In contrast, arbitration by the Fair Work Commission can be much quicker, and it is generally a ‘no-costs’ jurisdiction.
That’s exactly why sex, sexual orientation, marital status, family responsibilities and pregnancy are covered under *both* the SDA and Fair Work Act, allowing parties to choose an expedited, low-cost resolution if it suits their circumstances.
Women, and even lesbians, gay men and bisexuals, discriminated against in the workplace can exercise that choice. As can employees discriminated against on the basis of race, disability and age, who are all protected by their respective federal discrimination Acts, as well having access to the Fair Work Commission.
That choice is denied to some of the most vulnerable members of our community. Trans, gender diverse and intersex employees are confronted by the possibility of longer wait times, and potentially higher costs, to address the same type of dispute.
Of course, a lot has happened in the two years since Minister Laundy refused to fix this problem. The economic crisis brought on by coronavirus means that the Government, business and unions are now involved in consultations on how to reform the industrial relations regime to get people back to work.
This is an ideal opportunity for Prime Minister Morrison, and Attorney-General Porter – who is also the Minister for Industrial Relations – to help trans, gender diverse and intersex Australians into employment, and to protect them against possible mistreatment once there.
This is obviously not the only employment-related discrimination provision that needs updating (hello LGBT teachers in religious schools outside Tasmania and the ACT, LGBT employees in religious aged care homes and other service delivery organisations outside Tasmania, bisexual employees in the NSW public service, and non-binary and intersex employees in the NSW, Victorian, Queensland, WA and NT public services, too – see A Quick Guide to Australian LGBTI Anti-Discrimination Laws).
Indeed, Australia’s LGBTI anti-discrimination regime could perhaps be described as a ‘patchwork’ – except it is still missing far too many patches and for too many of us it simply doesn’t work.

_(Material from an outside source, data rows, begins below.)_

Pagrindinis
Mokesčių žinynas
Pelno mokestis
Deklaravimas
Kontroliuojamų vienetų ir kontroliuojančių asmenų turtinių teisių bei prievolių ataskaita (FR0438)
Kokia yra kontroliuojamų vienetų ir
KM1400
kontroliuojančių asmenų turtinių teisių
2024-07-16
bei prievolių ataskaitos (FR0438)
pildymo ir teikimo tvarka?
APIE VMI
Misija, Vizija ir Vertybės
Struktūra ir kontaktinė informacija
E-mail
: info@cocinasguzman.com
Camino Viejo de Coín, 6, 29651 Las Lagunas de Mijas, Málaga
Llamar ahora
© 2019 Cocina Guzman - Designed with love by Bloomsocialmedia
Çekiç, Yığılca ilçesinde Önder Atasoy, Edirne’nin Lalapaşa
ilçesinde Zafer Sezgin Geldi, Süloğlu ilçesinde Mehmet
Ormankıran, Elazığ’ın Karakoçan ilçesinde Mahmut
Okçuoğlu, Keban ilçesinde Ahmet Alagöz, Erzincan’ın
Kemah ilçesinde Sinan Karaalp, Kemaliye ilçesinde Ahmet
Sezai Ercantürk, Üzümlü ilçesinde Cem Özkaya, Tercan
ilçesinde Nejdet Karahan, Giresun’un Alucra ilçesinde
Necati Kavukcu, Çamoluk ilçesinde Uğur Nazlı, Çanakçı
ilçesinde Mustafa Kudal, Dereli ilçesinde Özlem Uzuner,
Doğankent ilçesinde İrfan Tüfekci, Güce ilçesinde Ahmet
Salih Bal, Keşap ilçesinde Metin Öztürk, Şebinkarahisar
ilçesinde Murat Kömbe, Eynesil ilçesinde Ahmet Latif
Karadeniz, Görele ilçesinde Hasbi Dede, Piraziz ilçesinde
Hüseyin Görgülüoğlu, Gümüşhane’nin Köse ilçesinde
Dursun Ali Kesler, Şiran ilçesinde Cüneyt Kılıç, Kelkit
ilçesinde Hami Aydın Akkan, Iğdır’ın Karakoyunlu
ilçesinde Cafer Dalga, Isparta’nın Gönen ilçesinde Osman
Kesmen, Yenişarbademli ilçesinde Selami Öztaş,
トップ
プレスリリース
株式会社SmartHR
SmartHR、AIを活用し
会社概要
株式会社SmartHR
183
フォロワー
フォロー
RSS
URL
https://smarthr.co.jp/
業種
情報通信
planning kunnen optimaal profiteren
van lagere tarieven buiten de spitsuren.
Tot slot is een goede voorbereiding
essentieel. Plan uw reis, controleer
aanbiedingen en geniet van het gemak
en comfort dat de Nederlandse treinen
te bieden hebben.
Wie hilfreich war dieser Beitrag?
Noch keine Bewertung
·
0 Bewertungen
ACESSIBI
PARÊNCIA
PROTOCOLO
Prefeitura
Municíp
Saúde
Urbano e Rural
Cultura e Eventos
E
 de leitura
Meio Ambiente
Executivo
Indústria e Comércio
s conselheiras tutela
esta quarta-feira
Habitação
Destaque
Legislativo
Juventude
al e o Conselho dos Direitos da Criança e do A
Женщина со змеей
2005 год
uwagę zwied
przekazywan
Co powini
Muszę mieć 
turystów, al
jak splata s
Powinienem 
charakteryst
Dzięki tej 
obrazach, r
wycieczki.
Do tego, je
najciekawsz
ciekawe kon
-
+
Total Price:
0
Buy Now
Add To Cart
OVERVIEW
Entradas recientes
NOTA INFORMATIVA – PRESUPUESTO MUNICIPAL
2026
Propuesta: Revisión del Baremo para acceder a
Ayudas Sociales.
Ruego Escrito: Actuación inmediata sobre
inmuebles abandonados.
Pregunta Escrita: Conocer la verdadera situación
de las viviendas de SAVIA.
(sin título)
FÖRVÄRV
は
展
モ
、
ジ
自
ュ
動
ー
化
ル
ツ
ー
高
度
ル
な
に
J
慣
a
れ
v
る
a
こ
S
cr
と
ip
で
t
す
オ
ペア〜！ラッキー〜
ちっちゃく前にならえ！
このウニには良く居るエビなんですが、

But it is possibly the problem that is most easily fixed. It would only take a couple of quick legislative stitches to ensure trans, gender diverse and intersex people finally enjoy the cover of the Fair Work Act.
As indicated above, the Morrison Government is currently engaged in consultation with business and unions about its coronavirus-related industrial relations reforms. Which means now is the perfect time to ask for the Fair Work Act 2009(Cth) to be amended to cover gender identity and sex characteristics (intersex status). Why not start with the AG himself:
The Hon Christian Porter MP
Attorney-General and Minister for Industrial Relations
PO Box 6022
House of Representatives
Canberra ACT 2600
(02) 6277 7300
Update 21 June 2020:
It has been brought to my attention that there is a possibility the Fair Work Commission would interpret ‘sex’ to include gender identity and potentially intersex status, based on this information on their website.
However, this interpretation is open to legal challenge, and may be overturned in the Federal Court. I remain of the view the only way to put workplace protection for trans, gender diverse and intersex people beyond doubt would be to add gender identity and sex characteristics to the Fair Work Act.